ISLAMABAD (Reuters) -- The United States should not put conditions on an expected substantial increase in U.S. aid to its ally Pakistan, Pakistan's prime minister told visiting U.S. Senator John Kerry on April 13.
Nuclear-armed Pakistan is crucial to U.S. efforts to stabilize neighboring Afghanistan and to peace in south Asia.
It is also struggling to stem surging Islamist violence and put back on track an economy being kept afloat with the help of a $7.6 billion International Monetary Fund loan.
Pakistan is due to make its case for help to its allies and aid donors on April 17 at meetings in Tokyo, where it hopes to win $4 billion-6 billion in aid over the next two years to fill a financing gap.

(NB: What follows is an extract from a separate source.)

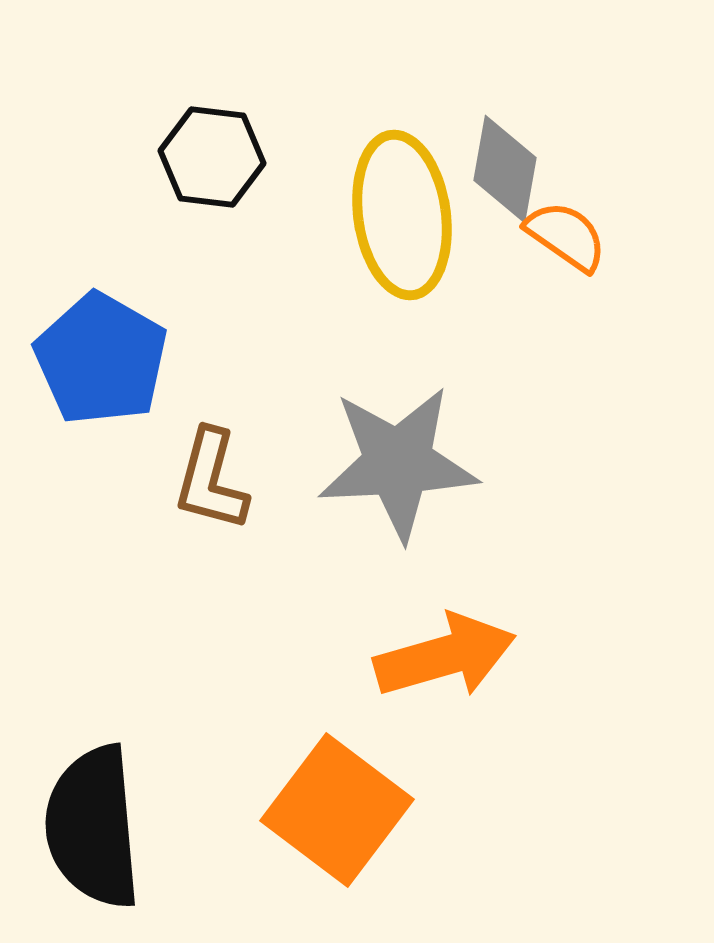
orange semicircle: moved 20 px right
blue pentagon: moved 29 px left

The United States is expected to make a pledge of substantial help, although U.S. President Barack Obama has said the release of additional aid to Pakistan would depend on how it tackled terrorism.
Prime Minister Yousaf Raza Gilani told Kerry, chairman of the U.S. Senate Foreign Relations Committee, that Pakistan needed unconditional help.

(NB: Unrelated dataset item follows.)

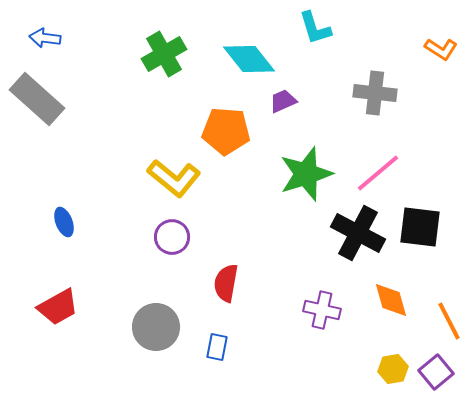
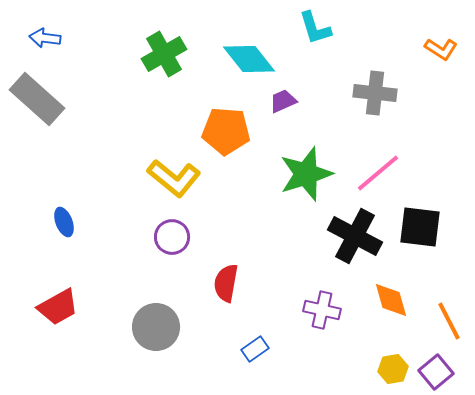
black cross: moved 3 px left, 3 px down
blue rectangle: moved 38 px right, 2 px down; rotated 44 degrees clockwise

"The prime minister told Mr. Kerry not to attach conditions to the assistance," Gilani's office quoted him as saying.
Kerry, who arrived in Islamabad earlier in the day and was due to brief reporters later, said additional U.S. aid was aimed at spurring social development.
Kerry is pushing a bill, along with a ranking Republican on his committee, Richard Lugar, for a tripling of non-military aid to Pakistan to $1.5 billion a year for five years.
Differences between Pakistan and the United States emerged last week during a visit by U.S. special envoy to Afghanistan and Pakistan Richard Holbrooke and Admiral Mike Mullen, chairman of the U.S. Joint Chiefs of Staff.
Pakistan objects to missile strikes by pilotless U.S. drones on militants in Pakistan, saying they violate its sovereignty and are counterproductive in fighting terrorism.
Pakistan has also been angered by U.S. accusations that elements in its military's Inter-Services Intelligence agency had contact with, or even provided support to, militants.
Pakistan for years used Islamists to further objectives in Afghanistan and Kashmir, which both Pakistan and India claim, but it has denied accusations it has maintained support.
Gilani said relations between Pakistan and the United States should be based on mutual respect and trust.
Pakistan's “Dawn” newspaper said recently that conditions would be included in the U.S. aid bill requiring Pakistan to stop support to any person or group aiming to hurt India.
Pakistan has for years supported separatist Muslim militants fighting Indian rule in Kashmir. Pakistan says the militants are waging a legitimate campaign for self-determination.
India has also accused Pakistan of backing militants who have attacked Indian cities, including Mumbai in November.
Pakistan denies any involvement by state agencies in such attacks.
Another condition to be included in the U.S. aid bill, “Dawn” reported, was that Pakistan ensures access to individuals suspected of supporting nuclear proliferation.
Pakistan has turned down requests by foreign investigators to question its disgraced nuclear scientist, Abdul Qadeer Khan, who admitted in 2004 to passing nuclear secrets to other countries.
Gilani said on the weekend Pakistan would not accept aid on conditions that went against its national interests.